■ Exercise details
Continue the forum thread about BULK INSERT and text qualifiers from the point where it stops.

■ Excerpt
________________________________________

BULK INSERT & Text Qualifier

  • Greetings,

    I have a st*&id vendor that provides files that we need to load in the following format:

    "datahere","data with a comma, more","xxx", etc...

    Bastically it is comma-delimited with a text qualifier of '"'

    This is giving some heartache with respect to the use of BULK INSERT, as the fieldterminator and row terminator all work correctly, the only problem is that the first field is hosed. Here's the example T-SQL:

    BULK INSERT [InterPay Office].dbo.[address] FROM

    "c:\data\interlake\interpay office\tempfiles\address.csv"

    WITH

    (DATAFILETYPE='CHAR',

    FIELDTERMINATOR='","',

    FIRSTROW=2,

    ROWTERMINATOR='"\n')

    A sample of the output would be like this:

    ID Name Address etc....

    "1 Michael 656 whereever

    "2 Joe 12345 whatever

    Anybody have any suggestions about how to fix this. The sp is going to be run nightly, where we have about 15 tables to import.

    I guess that I could do the following as alternatives:

    1. Take the data as is and place another sp that does the replace of '"' with '' via a cursor

    2. Use VB to redo their files into a "decent" format.

    DTS allows you to specify the delimiter, text qualifier, and row terminator, but all of this functionality is not available in this method.

    Anyone have more suggestions?

  • Not sure I understand your question, but did you try SET QUOTED_IDENTIFIER OFF at the beginning of the script?

    --Jonathan



    --Jonathan

  • Yes,

    SET QUOTED_IDENTIFIER OFF was set at the top of the script. The basic problem is that I've got a file with data fields such as:

    "3637","","","","1505 London Road",......

    and using the BULK INSERT command (as shown) it is giving

    "3637 <NULL> <NULL> <NULL> 1505 London Road

    Everything is right, except for the "3637 which keeps on picking up the ".

    Hopefully that is clearer.

  • See if you can get it working using bcp interactively and then use the generated format file with BULK INSERT.

    --Jonathan



    --Jonathan

  • You can try to set your rowterminator to '"/n'. This way, SQL will "eat" the doublequote that starts each record after the 1st record. It might be cleaner in using a format file since each column delimiter may be specified individually.



    Once you understand the BITs, all the pieces come together

  • quote:


    You can try to set your rowterminator to '"/n'.


    Nice idea, Thomas. Although I think you meant using

    '\n"'

    , where the doublequote is after the newline tag.

________________________________________

■ Given information
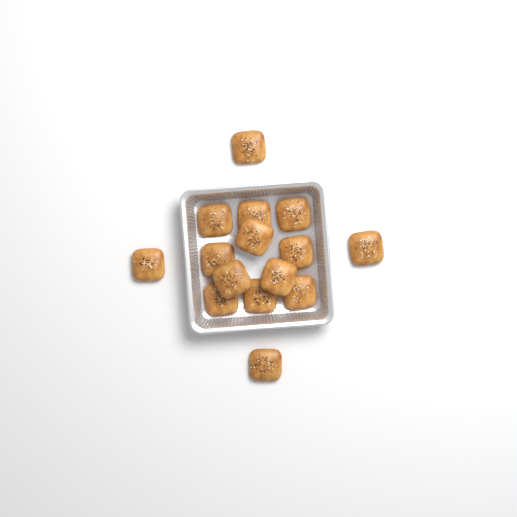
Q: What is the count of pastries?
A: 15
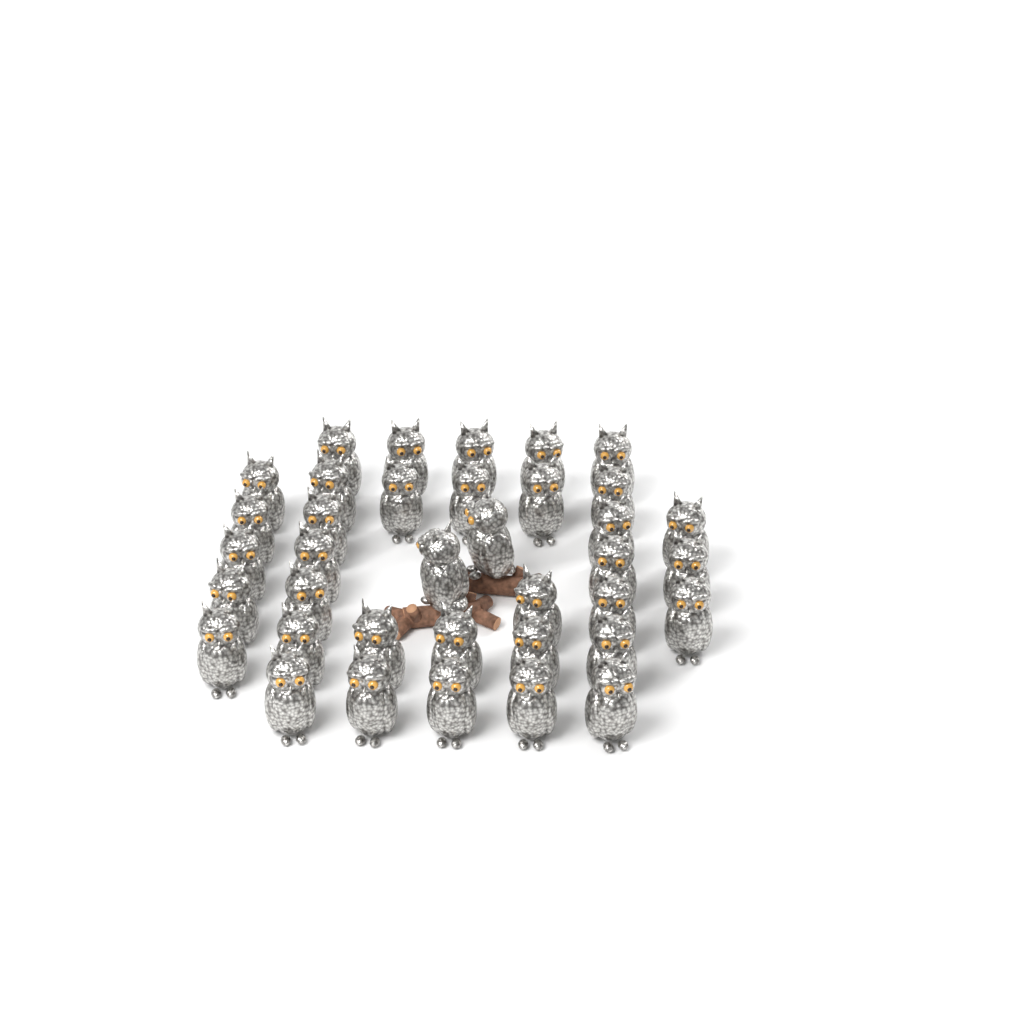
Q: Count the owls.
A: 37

________________________________________

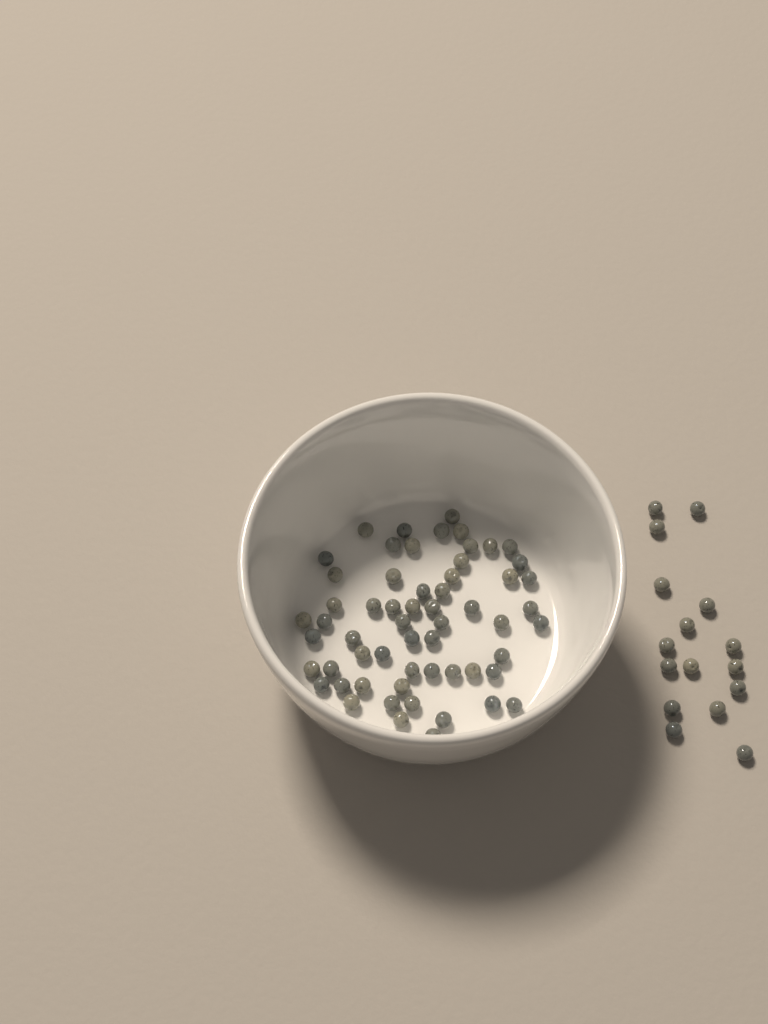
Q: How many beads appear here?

________________________________________

■ Response
    I had a similar situation, but solved it with using a format file to skip the first character, using a single doublequote as field terminator, and skipping the 2 char field ',"' between each field. I certainly like the combination of using the 3 char field terminator and 2 char row terminator, it would have saved some time developing and testing the format file.



    Mark

  • On a similar vein, I have used a field terminator or "," (double quote comman double quote).

    The downside to this is that the first double quote and the last double quote in the line are not removed so I had to remove them with string manipulation.

    select substring(col1,1,len(col1)-1),...., left(collast,len(collast)-1)

    etc.

    Jeremy

  • I've had to figure this out in the past. Here's what you need to do, using your example.

    "datahere","data with a comma, more","xxx"

    FMT file:

    7.0

    3

    1SQLCHAR010"\",\""1DataHereColumn

    2SQLCHAR030"\",\""2DataWithCommaColumn

    3SQLCHAR03"\"\r\n"3xxxColumn

    Using \",\" will treat the "," as the field terminator. You need to include the forward slash before the double quote mark so the format treats it as a real character.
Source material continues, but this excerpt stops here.